:: What to do ::
Among the lines below, a stretch begins at the one with "(fp_circle (center -2.794" and ends at the one with "(fp_circle (center -3.921". Repeat that stretch exactly, ends included.

:: Records drawn from a dataset ::
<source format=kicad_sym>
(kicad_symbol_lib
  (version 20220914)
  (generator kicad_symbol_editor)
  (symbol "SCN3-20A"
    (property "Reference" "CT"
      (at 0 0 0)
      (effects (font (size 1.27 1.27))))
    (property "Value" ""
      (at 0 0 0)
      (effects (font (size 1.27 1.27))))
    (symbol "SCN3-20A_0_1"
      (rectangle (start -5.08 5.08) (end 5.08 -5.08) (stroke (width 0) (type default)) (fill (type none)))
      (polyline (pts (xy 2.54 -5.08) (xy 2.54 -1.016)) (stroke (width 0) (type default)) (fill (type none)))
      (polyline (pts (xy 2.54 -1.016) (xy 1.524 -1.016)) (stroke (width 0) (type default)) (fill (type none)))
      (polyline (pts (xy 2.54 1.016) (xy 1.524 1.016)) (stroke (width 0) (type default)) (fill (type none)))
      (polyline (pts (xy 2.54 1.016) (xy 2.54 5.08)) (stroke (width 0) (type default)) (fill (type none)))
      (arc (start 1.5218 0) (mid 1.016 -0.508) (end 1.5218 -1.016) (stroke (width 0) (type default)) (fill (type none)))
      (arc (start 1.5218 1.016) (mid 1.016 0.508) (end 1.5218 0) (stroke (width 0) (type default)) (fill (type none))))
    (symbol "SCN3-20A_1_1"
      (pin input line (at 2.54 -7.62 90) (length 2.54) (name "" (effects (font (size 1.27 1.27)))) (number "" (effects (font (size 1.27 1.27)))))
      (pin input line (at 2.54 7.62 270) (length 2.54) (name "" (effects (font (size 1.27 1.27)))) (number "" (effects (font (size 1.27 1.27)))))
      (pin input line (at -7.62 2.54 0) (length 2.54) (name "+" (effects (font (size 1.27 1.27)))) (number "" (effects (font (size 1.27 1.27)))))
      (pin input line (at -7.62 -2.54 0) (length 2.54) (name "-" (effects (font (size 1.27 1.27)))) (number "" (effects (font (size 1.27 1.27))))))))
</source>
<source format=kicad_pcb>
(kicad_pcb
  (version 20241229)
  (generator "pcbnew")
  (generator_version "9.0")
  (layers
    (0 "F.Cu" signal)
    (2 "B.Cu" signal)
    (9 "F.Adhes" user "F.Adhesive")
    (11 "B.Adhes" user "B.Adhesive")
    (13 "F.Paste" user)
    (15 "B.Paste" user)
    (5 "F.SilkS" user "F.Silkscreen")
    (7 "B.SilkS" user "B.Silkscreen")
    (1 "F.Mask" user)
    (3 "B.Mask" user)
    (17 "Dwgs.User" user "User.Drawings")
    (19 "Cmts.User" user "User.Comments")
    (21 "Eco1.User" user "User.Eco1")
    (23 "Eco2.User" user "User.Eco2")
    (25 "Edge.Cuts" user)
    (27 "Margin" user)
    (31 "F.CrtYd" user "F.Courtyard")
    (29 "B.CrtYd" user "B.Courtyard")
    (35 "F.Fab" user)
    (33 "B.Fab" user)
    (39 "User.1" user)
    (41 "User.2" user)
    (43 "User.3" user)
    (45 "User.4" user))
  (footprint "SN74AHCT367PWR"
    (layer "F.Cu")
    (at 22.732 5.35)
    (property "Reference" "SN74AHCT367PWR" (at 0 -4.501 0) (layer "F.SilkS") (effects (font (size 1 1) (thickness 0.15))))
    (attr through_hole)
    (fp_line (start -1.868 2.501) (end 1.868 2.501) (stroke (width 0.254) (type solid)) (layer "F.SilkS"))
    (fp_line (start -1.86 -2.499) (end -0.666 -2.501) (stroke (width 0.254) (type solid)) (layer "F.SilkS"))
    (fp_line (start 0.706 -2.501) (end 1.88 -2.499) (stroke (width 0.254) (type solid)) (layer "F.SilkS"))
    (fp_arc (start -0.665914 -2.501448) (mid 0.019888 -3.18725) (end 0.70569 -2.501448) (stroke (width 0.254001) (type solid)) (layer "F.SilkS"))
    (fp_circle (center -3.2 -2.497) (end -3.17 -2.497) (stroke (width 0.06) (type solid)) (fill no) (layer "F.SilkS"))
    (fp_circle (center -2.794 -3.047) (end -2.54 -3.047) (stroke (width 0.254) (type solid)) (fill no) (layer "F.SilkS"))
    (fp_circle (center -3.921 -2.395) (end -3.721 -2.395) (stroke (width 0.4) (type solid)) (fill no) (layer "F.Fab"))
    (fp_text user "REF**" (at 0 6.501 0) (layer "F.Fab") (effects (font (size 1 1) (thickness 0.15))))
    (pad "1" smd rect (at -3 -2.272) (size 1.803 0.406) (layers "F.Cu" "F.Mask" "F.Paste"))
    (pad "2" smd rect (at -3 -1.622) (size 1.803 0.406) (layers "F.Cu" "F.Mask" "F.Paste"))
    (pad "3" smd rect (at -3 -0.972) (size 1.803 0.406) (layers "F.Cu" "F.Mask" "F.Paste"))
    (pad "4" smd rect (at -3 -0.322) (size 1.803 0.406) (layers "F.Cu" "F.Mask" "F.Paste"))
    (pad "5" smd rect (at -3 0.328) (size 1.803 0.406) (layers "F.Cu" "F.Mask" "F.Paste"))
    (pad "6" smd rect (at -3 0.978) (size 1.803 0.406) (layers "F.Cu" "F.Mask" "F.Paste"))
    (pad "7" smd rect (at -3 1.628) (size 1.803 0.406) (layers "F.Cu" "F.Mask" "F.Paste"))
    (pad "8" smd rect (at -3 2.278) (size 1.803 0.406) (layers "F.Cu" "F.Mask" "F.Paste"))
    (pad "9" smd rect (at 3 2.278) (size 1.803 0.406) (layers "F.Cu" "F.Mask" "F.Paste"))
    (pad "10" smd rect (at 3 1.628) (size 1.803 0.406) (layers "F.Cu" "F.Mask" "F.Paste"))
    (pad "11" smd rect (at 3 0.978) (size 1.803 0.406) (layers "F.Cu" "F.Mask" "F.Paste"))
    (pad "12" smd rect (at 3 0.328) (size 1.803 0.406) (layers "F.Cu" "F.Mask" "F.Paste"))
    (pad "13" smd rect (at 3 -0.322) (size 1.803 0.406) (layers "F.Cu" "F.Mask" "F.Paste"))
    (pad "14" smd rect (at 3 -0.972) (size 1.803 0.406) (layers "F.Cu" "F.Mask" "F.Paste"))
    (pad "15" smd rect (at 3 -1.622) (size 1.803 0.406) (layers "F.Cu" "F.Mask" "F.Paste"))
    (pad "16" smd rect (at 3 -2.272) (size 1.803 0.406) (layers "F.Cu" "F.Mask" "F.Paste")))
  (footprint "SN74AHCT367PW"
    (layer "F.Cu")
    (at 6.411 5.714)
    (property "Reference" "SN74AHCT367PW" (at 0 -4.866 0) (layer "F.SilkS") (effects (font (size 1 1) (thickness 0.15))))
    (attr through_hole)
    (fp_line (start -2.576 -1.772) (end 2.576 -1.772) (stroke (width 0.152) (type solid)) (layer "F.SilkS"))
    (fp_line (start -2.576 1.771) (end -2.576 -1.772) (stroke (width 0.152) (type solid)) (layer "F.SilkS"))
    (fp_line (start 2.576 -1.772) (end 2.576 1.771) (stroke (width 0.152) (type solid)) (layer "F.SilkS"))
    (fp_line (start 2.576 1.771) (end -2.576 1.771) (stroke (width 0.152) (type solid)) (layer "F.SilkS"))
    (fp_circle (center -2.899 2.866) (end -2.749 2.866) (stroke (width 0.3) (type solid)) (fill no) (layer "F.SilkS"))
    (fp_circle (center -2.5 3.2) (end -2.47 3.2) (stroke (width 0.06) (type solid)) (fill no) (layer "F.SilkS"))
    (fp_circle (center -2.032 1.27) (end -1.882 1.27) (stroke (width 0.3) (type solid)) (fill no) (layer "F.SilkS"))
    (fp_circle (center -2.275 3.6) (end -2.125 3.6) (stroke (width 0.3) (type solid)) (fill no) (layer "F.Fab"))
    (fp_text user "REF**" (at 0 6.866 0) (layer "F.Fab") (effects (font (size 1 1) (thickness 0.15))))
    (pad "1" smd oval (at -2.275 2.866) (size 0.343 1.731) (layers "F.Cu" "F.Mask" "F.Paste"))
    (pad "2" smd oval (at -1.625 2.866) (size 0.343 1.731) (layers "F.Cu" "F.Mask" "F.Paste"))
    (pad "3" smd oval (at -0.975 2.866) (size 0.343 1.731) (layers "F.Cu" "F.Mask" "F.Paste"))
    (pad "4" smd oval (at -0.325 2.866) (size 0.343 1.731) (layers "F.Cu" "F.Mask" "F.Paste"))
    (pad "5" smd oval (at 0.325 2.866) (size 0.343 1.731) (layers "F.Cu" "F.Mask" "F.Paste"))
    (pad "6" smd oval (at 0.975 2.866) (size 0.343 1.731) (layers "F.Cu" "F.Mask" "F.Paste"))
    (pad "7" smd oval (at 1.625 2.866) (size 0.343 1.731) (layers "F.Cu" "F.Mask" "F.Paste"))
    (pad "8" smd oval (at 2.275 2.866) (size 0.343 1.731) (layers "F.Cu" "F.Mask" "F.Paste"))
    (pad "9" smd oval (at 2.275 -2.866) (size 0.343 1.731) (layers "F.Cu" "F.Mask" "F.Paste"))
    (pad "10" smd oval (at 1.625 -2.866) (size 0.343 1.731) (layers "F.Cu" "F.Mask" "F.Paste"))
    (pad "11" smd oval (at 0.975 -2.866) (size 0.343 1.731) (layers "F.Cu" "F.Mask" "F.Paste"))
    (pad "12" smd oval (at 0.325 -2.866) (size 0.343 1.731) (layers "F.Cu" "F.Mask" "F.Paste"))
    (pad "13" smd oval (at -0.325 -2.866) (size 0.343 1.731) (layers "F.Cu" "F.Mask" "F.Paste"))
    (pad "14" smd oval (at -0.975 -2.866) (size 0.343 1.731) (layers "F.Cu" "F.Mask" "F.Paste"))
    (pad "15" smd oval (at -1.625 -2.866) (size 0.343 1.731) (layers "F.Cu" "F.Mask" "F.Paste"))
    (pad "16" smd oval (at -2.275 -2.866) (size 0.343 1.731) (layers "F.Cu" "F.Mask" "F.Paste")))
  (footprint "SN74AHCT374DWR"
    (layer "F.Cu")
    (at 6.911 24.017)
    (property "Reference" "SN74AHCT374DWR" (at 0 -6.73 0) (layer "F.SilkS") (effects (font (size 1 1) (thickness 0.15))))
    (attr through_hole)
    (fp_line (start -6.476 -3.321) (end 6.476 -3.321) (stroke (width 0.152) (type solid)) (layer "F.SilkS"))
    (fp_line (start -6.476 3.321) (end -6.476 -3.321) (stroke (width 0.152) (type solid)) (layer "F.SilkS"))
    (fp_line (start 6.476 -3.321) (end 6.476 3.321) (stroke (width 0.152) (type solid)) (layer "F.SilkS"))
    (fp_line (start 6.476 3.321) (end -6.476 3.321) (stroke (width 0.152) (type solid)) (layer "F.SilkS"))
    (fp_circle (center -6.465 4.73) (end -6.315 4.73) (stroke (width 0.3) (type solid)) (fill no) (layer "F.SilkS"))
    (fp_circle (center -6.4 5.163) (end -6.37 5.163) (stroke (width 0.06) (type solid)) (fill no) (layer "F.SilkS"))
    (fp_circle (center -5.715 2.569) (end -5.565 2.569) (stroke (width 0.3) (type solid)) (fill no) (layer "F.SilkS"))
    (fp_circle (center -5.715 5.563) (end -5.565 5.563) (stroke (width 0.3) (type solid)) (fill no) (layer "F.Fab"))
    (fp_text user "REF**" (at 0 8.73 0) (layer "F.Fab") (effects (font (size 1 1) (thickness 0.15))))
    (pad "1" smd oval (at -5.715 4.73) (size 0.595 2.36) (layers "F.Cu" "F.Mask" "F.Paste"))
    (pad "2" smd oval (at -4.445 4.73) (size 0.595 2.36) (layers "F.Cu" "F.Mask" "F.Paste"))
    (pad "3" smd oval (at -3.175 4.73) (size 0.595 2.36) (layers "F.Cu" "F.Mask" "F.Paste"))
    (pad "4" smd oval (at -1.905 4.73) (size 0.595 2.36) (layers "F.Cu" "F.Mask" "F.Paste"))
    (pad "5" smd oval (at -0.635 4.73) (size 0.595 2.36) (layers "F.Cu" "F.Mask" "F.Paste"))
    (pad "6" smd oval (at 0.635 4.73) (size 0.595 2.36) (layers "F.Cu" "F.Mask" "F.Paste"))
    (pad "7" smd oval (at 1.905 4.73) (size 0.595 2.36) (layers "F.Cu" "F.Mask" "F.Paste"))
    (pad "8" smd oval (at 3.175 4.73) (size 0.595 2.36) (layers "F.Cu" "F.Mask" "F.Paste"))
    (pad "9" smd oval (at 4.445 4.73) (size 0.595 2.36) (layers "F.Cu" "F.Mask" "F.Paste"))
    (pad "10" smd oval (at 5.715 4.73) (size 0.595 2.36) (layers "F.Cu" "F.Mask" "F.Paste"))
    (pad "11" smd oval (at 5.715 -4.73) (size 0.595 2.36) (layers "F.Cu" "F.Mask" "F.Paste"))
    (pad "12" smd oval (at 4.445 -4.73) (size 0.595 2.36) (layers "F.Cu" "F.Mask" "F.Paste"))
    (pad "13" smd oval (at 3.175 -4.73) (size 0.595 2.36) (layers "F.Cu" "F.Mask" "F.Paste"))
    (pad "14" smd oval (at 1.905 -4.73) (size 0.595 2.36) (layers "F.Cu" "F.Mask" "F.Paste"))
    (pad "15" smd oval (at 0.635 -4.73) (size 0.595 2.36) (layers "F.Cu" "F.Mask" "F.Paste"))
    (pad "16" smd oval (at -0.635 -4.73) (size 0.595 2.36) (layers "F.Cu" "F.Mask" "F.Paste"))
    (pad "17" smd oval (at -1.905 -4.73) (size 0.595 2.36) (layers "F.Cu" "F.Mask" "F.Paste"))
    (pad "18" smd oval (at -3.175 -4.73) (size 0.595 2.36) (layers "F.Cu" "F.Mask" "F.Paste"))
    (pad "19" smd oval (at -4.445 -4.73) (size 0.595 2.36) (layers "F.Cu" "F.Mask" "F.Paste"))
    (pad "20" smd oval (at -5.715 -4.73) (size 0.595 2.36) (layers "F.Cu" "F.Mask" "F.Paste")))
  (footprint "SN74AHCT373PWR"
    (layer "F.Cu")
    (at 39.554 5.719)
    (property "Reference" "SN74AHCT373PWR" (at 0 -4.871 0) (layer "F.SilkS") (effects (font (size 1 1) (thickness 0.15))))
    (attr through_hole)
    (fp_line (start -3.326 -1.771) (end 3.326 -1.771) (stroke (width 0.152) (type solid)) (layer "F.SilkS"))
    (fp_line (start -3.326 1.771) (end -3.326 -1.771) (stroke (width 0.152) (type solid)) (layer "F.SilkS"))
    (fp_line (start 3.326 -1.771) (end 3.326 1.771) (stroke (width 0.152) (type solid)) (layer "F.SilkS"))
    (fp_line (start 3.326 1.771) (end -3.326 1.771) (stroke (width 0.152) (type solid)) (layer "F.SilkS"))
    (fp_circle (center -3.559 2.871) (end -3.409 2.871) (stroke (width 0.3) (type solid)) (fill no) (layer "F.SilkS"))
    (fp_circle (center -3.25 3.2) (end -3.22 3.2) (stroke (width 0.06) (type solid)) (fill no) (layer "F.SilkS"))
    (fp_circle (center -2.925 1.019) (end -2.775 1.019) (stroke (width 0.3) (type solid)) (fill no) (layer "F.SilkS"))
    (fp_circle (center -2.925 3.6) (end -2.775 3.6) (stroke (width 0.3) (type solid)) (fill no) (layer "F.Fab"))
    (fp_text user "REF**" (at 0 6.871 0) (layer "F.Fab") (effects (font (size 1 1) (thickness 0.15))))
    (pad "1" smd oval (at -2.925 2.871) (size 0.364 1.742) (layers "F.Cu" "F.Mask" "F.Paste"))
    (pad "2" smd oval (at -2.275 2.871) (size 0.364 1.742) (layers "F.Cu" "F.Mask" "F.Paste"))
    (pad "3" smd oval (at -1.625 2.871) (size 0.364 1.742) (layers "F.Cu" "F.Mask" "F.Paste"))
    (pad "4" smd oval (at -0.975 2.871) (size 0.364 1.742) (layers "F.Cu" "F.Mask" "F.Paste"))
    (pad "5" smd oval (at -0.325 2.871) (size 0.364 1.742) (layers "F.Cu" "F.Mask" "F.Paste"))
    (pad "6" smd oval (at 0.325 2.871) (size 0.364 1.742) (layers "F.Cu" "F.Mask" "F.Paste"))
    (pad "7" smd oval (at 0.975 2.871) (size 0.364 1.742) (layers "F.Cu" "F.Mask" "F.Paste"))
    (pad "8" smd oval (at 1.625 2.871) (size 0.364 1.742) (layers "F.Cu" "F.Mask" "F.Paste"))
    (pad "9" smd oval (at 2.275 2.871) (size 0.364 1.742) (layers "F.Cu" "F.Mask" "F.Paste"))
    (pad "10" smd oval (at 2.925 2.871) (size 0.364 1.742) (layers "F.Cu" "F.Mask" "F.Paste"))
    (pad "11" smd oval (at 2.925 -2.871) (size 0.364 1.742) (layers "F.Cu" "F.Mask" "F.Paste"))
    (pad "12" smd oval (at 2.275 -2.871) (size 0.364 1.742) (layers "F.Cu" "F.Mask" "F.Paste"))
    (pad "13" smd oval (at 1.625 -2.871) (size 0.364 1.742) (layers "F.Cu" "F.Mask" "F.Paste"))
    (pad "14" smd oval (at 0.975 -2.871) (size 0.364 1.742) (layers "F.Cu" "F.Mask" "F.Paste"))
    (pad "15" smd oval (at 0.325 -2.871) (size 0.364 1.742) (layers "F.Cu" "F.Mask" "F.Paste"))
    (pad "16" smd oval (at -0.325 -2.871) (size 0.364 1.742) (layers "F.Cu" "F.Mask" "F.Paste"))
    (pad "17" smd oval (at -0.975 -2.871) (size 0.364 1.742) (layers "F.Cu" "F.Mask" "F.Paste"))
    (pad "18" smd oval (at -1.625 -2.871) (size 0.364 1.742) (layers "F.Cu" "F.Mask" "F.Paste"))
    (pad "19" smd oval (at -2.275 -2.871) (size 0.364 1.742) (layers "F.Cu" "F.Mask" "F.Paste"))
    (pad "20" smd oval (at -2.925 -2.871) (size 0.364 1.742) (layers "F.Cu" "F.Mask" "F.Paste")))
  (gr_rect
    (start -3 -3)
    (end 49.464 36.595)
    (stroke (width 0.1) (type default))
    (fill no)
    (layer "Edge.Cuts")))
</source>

:: Reply ::
    (fp_circle (center -2.794 -3.047) (end -2.54 -3.047) (stroke (width 0.254) (type solid)) (fill no) (layer "F.SilkS"))
    (fp_circle (center -3.921 -2.395) (end -3.721 -2.395) (stroke (width 0.4) (type solid)) (fill no) (layer "F.Fab"))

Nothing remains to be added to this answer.